En el lavadero de autos de la avenida Gaona no vuela una mosca. Sólo se escuchan los ruidos de la presión del agua corriendo por las mangueras, el ruido de las esponjas que se escurren y de los trapos que golpean contra la chapa pintada de los autos, para secarla. Parece un velorio. Pero ese silencio esconde, súbitamente, algo sublime: una algarabía diáfana y ejemplar.
Abajo, lavando, trabajan tres pibes. El más joven, que te recibe apenas ingresás. Es el hijo del dueño. De un ojo no ve y, del otro, algo. Muy poco, dice. Los otros dos, más grandes, son sordos y parecen, más que compañeros, amigos. El dueño, arriba en su oficina diminuta, fuma y cobra. El local tiene apenas unas cuantas sillas para aguardar y mirar, pero no hay bar ni café ni medialunas; no venden más que el servicio de lavado. Cuando uno está allí no sabe con certeza si eso es un negocio o acaso una lección casi gratuita sobre la vida, porque el precio del lavado es módico y, el resultado, grandioso. Al entrar sabés, algo en tu interior te dice, que tendrías que llevarte más que un auto limpio de ahí. Y sucede. Si uno quiere: vaya si sucede.
Un hombre insulta por lo bajo, en vano, y dice que así no se puede, que pidió que le retocaran el guarda barros y no lo hicieron. Alguien se acerca y le explica, le dice, le suplica que intente comprender, que no lo escucharon, porque no escuchan, porque son sordos, que tenga paciencia. Pero el hombre indignado y pedante se las toma. Sin pagar. Nadie le dice nada, obvio: a nadie le importa.
Los tres trabajan. Los tres van día tras día a cumplir su labor. Yo voy regularmente.

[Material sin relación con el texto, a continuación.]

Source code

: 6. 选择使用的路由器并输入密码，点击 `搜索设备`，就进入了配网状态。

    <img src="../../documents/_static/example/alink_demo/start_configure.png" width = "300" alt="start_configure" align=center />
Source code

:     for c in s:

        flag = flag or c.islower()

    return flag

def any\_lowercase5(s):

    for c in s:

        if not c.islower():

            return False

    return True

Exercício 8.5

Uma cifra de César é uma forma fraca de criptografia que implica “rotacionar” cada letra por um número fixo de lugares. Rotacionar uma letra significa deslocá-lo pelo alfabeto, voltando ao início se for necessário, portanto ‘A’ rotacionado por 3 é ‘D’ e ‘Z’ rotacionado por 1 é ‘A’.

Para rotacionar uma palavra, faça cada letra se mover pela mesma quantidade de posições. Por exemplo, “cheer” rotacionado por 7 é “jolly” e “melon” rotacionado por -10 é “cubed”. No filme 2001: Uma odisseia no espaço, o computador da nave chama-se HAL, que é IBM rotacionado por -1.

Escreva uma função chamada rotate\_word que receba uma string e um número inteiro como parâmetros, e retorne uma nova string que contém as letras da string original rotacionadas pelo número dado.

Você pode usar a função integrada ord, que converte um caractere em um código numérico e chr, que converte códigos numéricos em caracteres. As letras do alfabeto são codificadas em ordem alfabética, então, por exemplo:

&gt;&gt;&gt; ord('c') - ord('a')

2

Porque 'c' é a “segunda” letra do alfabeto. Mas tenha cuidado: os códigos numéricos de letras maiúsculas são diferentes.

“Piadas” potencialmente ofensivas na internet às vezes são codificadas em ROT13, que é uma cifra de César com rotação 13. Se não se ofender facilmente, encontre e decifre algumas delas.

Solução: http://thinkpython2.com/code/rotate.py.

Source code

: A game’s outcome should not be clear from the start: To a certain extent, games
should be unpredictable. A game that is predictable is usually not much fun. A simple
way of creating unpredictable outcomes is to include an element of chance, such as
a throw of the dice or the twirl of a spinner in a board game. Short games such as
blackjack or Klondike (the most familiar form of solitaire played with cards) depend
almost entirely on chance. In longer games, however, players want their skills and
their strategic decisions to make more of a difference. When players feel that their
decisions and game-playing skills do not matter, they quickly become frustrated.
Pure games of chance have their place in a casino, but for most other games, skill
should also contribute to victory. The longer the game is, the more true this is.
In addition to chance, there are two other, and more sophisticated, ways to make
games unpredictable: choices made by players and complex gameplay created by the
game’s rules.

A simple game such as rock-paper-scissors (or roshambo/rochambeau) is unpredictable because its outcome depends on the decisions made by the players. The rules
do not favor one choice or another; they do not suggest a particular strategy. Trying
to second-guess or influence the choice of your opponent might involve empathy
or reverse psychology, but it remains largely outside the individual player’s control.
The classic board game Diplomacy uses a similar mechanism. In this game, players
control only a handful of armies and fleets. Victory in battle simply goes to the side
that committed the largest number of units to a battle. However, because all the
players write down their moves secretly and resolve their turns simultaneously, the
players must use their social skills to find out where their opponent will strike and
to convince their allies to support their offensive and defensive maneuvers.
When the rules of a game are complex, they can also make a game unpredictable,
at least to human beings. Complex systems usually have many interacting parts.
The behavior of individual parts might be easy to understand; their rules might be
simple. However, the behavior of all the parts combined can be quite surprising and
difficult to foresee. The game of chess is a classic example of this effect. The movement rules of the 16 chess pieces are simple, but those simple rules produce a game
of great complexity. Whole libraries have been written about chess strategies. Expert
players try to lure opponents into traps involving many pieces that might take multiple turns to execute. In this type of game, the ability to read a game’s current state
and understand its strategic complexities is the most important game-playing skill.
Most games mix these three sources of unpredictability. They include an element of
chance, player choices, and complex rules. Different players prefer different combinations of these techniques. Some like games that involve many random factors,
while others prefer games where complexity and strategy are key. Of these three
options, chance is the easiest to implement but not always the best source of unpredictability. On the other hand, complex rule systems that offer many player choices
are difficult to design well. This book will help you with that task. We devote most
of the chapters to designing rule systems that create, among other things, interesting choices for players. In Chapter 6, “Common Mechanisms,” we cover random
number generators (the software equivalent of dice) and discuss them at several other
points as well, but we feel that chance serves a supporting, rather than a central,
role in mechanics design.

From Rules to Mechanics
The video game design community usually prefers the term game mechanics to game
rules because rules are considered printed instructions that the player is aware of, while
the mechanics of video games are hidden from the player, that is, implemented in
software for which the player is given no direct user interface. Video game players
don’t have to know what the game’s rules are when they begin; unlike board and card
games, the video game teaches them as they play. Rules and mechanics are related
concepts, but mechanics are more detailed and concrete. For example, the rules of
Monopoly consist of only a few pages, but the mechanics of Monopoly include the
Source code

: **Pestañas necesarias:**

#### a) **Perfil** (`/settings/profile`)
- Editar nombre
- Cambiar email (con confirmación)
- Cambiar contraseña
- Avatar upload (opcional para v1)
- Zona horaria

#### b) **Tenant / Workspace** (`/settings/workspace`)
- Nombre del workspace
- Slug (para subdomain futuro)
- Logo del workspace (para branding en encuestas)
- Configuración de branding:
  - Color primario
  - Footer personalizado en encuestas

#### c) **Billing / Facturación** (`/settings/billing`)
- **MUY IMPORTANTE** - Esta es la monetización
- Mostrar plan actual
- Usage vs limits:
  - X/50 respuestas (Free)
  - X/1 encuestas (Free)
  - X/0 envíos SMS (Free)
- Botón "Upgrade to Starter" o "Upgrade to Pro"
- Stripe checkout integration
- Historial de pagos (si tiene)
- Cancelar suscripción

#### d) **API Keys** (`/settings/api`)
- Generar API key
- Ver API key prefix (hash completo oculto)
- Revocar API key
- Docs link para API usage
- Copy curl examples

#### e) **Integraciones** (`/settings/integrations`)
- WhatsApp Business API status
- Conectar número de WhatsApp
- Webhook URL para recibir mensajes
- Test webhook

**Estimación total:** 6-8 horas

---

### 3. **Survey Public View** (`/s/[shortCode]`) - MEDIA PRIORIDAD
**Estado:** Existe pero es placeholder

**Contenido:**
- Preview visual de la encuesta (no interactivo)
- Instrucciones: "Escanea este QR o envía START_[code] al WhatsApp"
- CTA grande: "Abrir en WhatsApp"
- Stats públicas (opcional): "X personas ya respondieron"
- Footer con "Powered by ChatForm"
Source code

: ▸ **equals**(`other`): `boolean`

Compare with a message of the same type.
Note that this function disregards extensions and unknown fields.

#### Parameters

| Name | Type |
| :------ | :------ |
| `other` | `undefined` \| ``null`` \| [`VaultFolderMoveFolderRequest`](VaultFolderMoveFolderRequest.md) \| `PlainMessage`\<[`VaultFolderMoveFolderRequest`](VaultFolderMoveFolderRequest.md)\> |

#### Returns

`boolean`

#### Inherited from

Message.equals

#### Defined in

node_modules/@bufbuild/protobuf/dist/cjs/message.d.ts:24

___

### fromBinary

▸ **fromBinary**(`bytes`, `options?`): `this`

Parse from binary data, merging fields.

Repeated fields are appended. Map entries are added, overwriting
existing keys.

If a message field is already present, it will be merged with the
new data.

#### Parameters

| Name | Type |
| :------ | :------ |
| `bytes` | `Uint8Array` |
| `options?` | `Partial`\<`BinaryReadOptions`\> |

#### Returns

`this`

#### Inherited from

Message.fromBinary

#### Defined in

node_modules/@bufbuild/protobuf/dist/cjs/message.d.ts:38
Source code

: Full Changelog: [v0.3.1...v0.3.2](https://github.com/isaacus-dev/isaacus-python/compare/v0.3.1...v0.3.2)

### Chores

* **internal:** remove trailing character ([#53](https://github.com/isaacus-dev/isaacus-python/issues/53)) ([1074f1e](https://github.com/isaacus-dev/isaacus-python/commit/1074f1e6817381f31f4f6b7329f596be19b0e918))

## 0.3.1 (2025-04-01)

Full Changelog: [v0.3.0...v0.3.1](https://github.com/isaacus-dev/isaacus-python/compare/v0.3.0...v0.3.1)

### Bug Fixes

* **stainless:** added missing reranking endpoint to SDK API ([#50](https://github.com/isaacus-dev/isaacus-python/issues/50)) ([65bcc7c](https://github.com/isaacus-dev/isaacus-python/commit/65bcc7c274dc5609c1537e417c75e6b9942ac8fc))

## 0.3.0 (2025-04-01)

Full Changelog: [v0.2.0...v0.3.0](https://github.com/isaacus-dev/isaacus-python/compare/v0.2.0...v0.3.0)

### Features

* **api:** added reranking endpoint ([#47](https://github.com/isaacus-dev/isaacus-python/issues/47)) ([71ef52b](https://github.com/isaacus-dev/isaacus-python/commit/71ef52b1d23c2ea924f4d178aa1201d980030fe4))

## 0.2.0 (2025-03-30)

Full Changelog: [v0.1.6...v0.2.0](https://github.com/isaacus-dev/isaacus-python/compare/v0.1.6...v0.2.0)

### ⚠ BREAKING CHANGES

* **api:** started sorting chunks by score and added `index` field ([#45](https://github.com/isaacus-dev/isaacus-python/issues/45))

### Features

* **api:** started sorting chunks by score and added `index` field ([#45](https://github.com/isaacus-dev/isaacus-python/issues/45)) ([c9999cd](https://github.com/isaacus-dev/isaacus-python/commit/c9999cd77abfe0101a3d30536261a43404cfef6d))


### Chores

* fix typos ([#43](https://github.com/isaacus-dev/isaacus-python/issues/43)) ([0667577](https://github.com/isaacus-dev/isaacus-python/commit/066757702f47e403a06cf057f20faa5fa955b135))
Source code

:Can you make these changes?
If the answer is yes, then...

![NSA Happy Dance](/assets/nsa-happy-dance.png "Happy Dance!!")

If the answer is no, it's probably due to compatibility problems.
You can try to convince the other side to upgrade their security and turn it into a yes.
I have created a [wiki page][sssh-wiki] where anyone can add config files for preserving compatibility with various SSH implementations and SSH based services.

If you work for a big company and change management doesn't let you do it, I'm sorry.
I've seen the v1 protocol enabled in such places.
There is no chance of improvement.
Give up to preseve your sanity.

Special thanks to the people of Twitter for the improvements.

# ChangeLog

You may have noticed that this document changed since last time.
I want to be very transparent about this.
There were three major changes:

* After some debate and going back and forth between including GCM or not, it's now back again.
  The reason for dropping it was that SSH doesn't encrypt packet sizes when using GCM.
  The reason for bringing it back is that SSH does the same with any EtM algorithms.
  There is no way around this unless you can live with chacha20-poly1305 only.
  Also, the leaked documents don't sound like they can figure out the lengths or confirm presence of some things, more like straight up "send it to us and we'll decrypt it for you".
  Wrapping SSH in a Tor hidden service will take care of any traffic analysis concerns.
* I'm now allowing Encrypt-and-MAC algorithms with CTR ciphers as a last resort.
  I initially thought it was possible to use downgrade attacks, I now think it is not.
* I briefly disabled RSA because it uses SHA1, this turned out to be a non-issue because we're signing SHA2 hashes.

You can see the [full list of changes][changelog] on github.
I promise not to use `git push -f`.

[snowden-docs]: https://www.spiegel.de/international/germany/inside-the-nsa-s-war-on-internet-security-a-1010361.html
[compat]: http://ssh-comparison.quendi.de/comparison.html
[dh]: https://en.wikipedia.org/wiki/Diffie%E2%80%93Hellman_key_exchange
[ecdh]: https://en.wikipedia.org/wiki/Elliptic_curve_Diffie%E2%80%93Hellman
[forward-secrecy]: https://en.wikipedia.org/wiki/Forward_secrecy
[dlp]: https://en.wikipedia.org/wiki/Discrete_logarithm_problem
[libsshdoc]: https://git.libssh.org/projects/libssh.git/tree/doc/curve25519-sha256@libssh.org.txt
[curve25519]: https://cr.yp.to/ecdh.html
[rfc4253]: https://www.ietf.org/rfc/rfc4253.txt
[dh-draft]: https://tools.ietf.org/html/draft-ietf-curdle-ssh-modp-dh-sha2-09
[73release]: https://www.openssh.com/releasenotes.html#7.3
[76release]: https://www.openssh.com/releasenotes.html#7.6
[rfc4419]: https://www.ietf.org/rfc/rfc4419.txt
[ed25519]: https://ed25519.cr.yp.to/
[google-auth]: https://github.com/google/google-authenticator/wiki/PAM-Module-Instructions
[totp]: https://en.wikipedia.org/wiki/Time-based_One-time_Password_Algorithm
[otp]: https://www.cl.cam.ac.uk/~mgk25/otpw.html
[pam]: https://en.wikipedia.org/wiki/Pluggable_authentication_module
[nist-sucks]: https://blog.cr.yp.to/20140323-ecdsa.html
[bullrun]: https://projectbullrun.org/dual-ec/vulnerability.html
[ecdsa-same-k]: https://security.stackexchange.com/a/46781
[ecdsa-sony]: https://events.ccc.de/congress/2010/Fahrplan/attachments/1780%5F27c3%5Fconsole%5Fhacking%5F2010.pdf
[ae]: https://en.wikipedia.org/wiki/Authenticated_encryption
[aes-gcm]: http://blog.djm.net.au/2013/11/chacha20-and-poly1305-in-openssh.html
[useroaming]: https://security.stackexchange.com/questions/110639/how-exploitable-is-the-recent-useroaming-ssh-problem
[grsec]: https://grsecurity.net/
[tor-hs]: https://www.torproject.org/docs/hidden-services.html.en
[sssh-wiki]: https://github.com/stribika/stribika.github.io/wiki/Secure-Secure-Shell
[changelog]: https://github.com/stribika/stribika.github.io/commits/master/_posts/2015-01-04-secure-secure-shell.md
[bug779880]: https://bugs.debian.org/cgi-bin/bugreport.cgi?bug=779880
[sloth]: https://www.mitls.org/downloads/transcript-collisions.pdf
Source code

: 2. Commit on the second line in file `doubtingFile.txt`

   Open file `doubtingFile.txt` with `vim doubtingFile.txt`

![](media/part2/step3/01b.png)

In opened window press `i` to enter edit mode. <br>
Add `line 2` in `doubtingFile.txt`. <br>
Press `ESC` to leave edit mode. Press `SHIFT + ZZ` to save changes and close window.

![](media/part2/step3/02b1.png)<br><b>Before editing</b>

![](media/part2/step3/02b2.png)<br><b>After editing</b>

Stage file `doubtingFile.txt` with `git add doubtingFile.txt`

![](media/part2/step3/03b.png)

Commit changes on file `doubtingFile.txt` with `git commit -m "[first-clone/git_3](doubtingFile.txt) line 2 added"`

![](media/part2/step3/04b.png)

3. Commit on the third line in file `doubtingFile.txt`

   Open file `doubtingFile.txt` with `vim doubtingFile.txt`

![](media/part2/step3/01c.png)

Me conocen y son muy amables los tres y, con los dos que no me escuchan, nos hacemos señas; intento comunicarme y lo logro. Intentan comprenderme y lo logran. A veces nos reímos. Me hacen chistes y yo a ellos. Siempre salgo contento. Diferente. Casi siempre feliz. Y a veces me asalta una pregunta que me bloquea, que me desparrama por el suelo cuando las respuestas a mi propia pregunta, no llegan. ¿Sería yo capaz de reírme si no pudiera oírme? ¿De trabajar? ¿De seguir?
La vida son golpes y seguir, sí. Pero hay golpes que son más que ellos en sí, más que el dolor y la pérdida: hay golpes que se te pegan y no se van. Nunca más. Aunque grites o llores o luches contra él, allí está y estará cada mañana al pie de la cama, nuevamente, y no se va. Nunca.
Durante días esa sensación no se va. Y no quiero que se vaya. Se mueve, se escurre en otras direcciones, en otros auto-cuestionamientos. Y me dan ganas de contárselo a todo el mundo: como ejemplo. De los tres pibes y del dueño. Muchos me escuchan. Algunos se emocionan. Otros, muchos, lo toman y disparan, me disparan, razonamientos absurdos.
– Y después tenés miles de vagos cortando calles, sin laburar.
– Bien le vendría a los planeros algo así.
– En este país, el que quiere laburar, labura.
Disparan. Justo a mí: que sólo cuento lo que sucede en ese hermoso lavadero de autos para que comprendan. Que siempre hace falta una oportunidad. E intención. Y empatía. Y entendimiento. Que nadie tiene la certeza de qué sería de nuestra vida si hubiéramos nacido diferentes, o sordos, o en un barrio excluido, o sin contención familiar, o sin oportunidades. Que nadie puede saber con certeza qué hubiera sido de nosotros mismos si no hubiéramos tenido familia, o padres y madres que se preocupan por nuestra educación y nuestros modales, nuestra constancia, nuestra evolución. Y que es contrafáctico e hipotético, falso y soberbio pensar que uno ha hecho su camino solo, sin intervención de nadie, que ha creado y es artífice de su destino y oportunidades. No. Hacerse esas preguntas incomoda: pone en evidencia que nadie, ninguno de nosotros, ha hecho totalmente solo lo poco o mucho que ha alcanzado.
El primer paso para cambiar el presente que nos toca vivir es comprender cuáles son los males que lo acogota; no solo quién o quiénes son los que lo hacen. Porque, de nuevo, esa pregunta nos tomará por sorpresa: todos y todas creamos esta realidad bastante injusta y triste. Encontrar, intentar tomar un rehén en este meollo y colgarle el cartel de culpable no resuelve, ni por asomo, los males que nos tocan vivir.
La indiferencia siempre conspira contra el futuro. La indiferencia es un peso, una roca que hay que soltar e ir contra la corriente, contra el facilismo de mirar para otro lado, para no vernos a nosotros mismos.